*** Extracted text ***

Question 10.18: System Identification in Frequency Domain The Bode plot of a...

As shown in Figure 10.73, the Bode magnitude plot starts from −20  \text{dB}, the slope changes at 10  \text{rad/s} from 0  \text{dB/decade} to −40  \text{dB/decade}, and there is a lightly damped resonant peak at 10  \text{rad/s}. This implies that the frequency response function of the system consists of one constant term and one second-order term in the denominator,

G(\text{j}ω) = \frac{K}{(\text{j}ω/ω_n)^2 + 2 ζ(\text{j}ω/ω_n) + 1}

Note that the Bode phase plot starts from 0° and changes at 10  \text{rad/s} to −180°. This also indicates a second-order term in the denominator.

*** End of Extracted text ***
*** Record extracts ***

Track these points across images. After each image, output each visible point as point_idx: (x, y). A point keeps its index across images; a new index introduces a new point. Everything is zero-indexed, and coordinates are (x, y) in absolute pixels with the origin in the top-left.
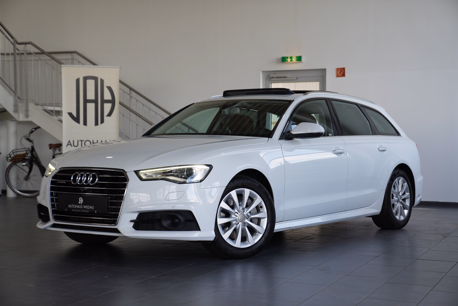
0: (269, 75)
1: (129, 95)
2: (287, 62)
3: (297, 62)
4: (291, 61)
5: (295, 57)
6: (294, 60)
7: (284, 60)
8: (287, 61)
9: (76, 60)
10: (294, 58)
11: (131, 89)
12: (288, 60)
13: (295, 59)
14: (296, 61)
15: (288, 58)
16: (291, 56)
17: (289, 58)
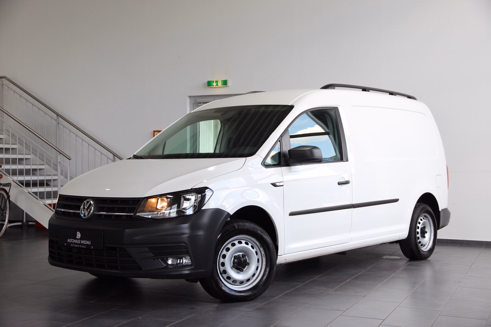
0: (196, 101)
1: (56, 120)
4: (217, 85)
5: (221, 81)
6: (220, 84)
7: (209, 84)
8: (213, 85)
9: (5, 85)
10: (219, 82)
11: (58, 115)
12: (213, 84)
13: (221, 83)
14: (222, 85)
15: (213, 82)
16: (216, 80)
17: (215, 82)
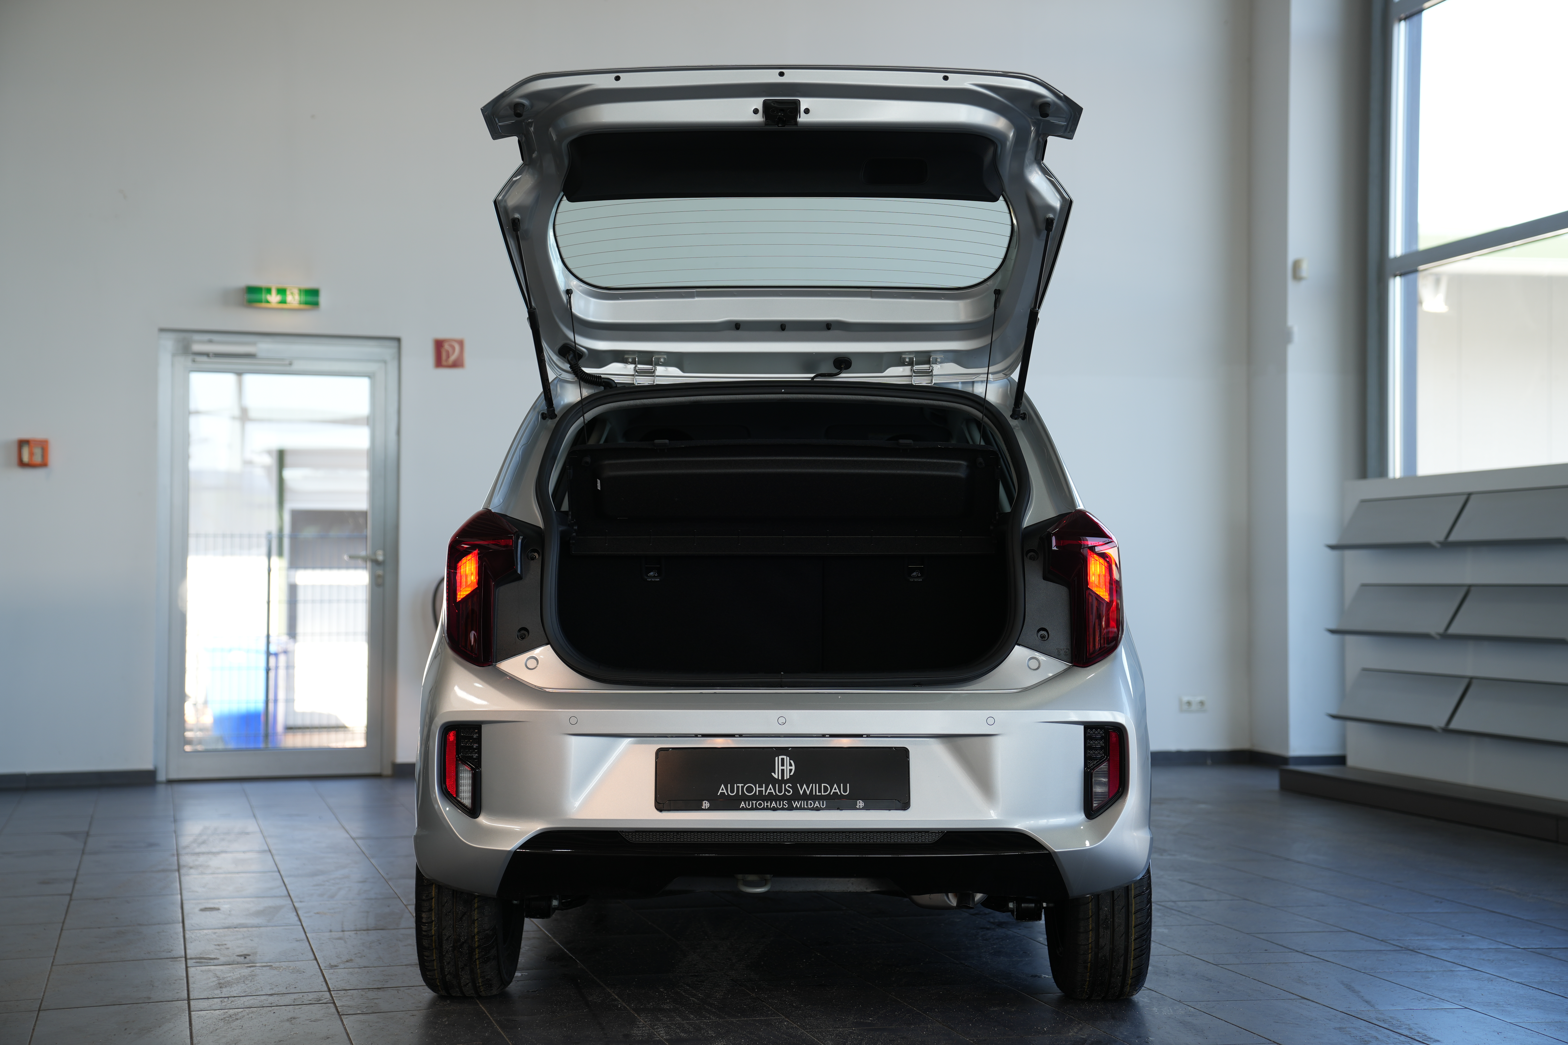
0: (188, 346)
2: (264, 305)
3: (303, 306)
4: (283, 302)
5: (296, 292)
6: (293, 299)
7: (253, 295)
8: (268, 302)
10: (292, 294)
12: (269, 298)
13: (297, 297)
14: (300, 304)
16: (280, 286)
17: (274, 292)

*** End of Record extracts ***

> _Task 1_
In the Bode plot text, reproduce word for word the part that opens with the words containing "Question 10.18: System" and closes with "in the denominator.".
> _Task 2_
In the Bode plot text, what value does the magnitude plot start from?

> _Exercise answer 1_
Question 10.18: System Identification in Frequency Domain The Bode plot of a...

As shown in Figure 10.73, the Bode magnitude plot starts from −20  \text{dB}, the slope changes at 10  \text{rad/s} from 0  \text{dB/decade} to −40  \text{dB/decade}, and there is a lightly damped resonant peak at 10  \text{rad/s}. This implies that the frequency response function of the system consists of one constant term and one second-order term in the denominator,

G(\text{j}ω) = \frac{K}{(\text{j}ω/ω_n)^2 + 2 ζ(\text{j}ω/ω_n) + 1}

Note that the Bode phase plot starts from 0° and changes at 10  \text{rad/s} to −180°. This also indicates a second-order term in the denominator.

> _Exercise answer 2_
−20 dB